### Task item
Determine the number of lines in the data that include the word "Items", and write only that number.

### Records to process
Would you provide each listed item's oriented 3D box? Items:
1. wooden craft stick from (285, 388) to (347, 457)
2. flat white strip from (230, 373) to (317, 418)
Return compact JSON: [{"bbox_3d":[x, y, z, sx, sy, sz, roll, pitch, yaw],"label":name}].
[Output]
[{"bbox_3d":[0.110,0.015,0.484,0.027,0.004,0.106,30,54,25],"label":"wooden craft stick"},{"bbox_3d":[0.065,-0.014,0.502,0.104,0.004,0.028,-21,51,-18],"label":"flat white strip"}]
---
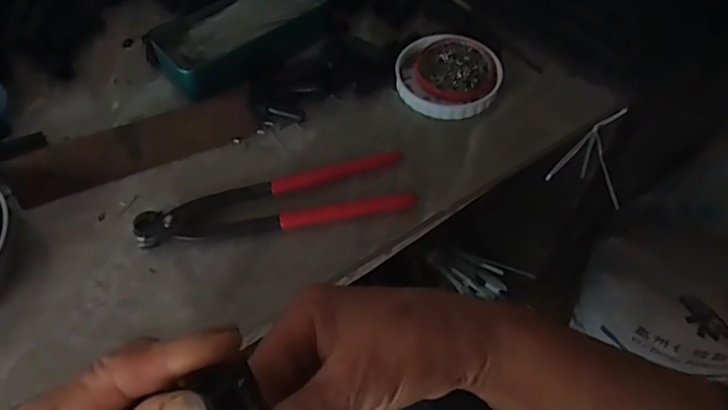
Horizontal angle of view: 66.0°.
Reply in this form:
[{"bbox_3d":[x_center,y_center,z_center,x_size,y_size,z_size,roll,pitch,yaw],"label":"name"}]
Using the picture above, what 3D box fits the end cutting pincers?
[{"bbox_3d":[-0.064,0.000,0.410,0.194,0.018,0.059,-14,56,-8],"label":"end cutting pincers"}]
==
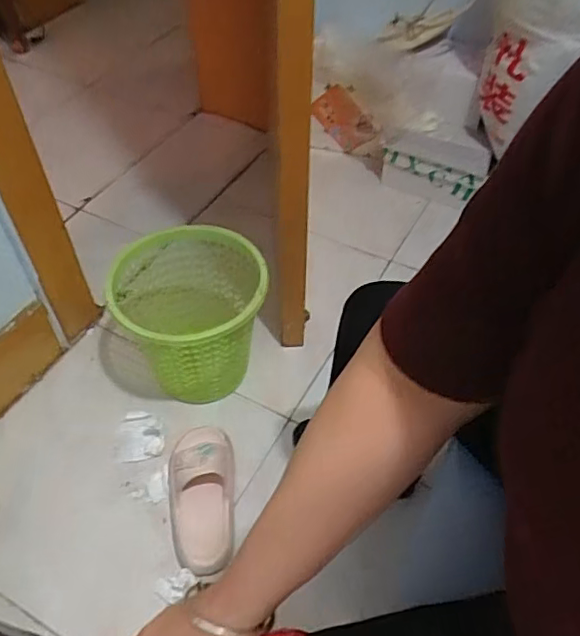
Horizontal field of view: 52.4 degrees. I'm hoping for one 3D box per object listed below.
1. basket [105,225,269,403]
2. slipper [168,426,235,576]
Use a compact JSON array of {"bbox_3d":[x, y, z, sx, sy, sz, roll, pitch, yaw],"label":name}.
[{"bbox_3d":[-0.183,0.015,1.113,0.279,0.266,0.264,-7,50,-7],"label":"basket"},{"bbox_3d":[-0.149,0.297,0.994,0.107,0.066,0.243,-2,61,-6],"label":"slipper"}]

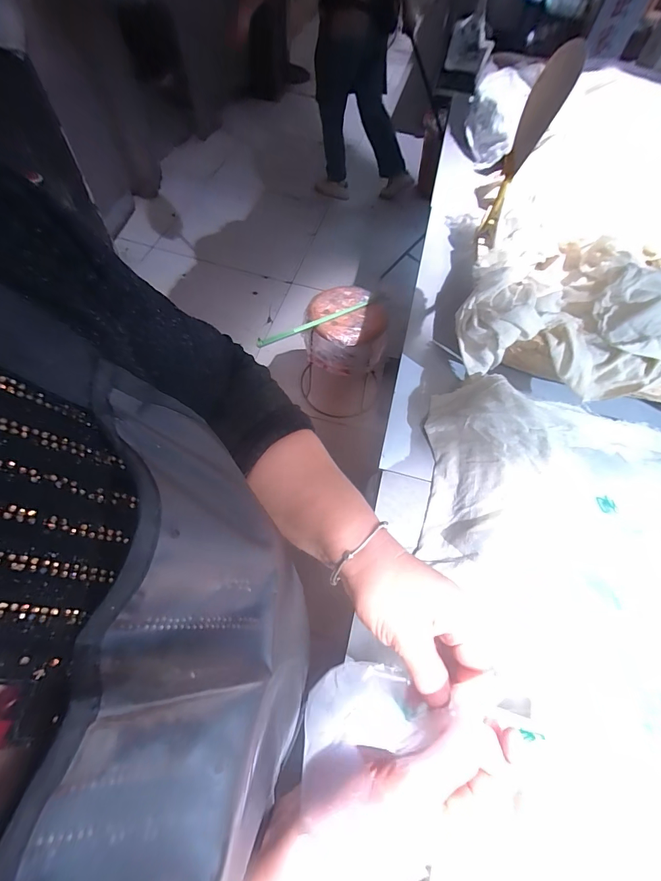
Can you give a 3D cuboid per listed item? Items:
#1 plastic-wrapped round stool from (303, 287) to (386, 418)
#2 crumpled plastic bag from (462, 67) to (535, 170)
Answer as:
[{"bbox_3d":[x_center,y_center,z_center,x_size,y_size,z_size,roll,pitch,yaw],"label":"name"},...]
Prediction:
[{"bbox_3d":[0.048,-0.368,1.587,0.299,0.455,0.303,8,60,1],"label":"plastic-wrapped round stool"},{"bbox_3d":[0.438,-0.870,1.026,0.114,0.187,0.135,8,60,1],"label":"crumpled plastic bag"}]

### Task answer
2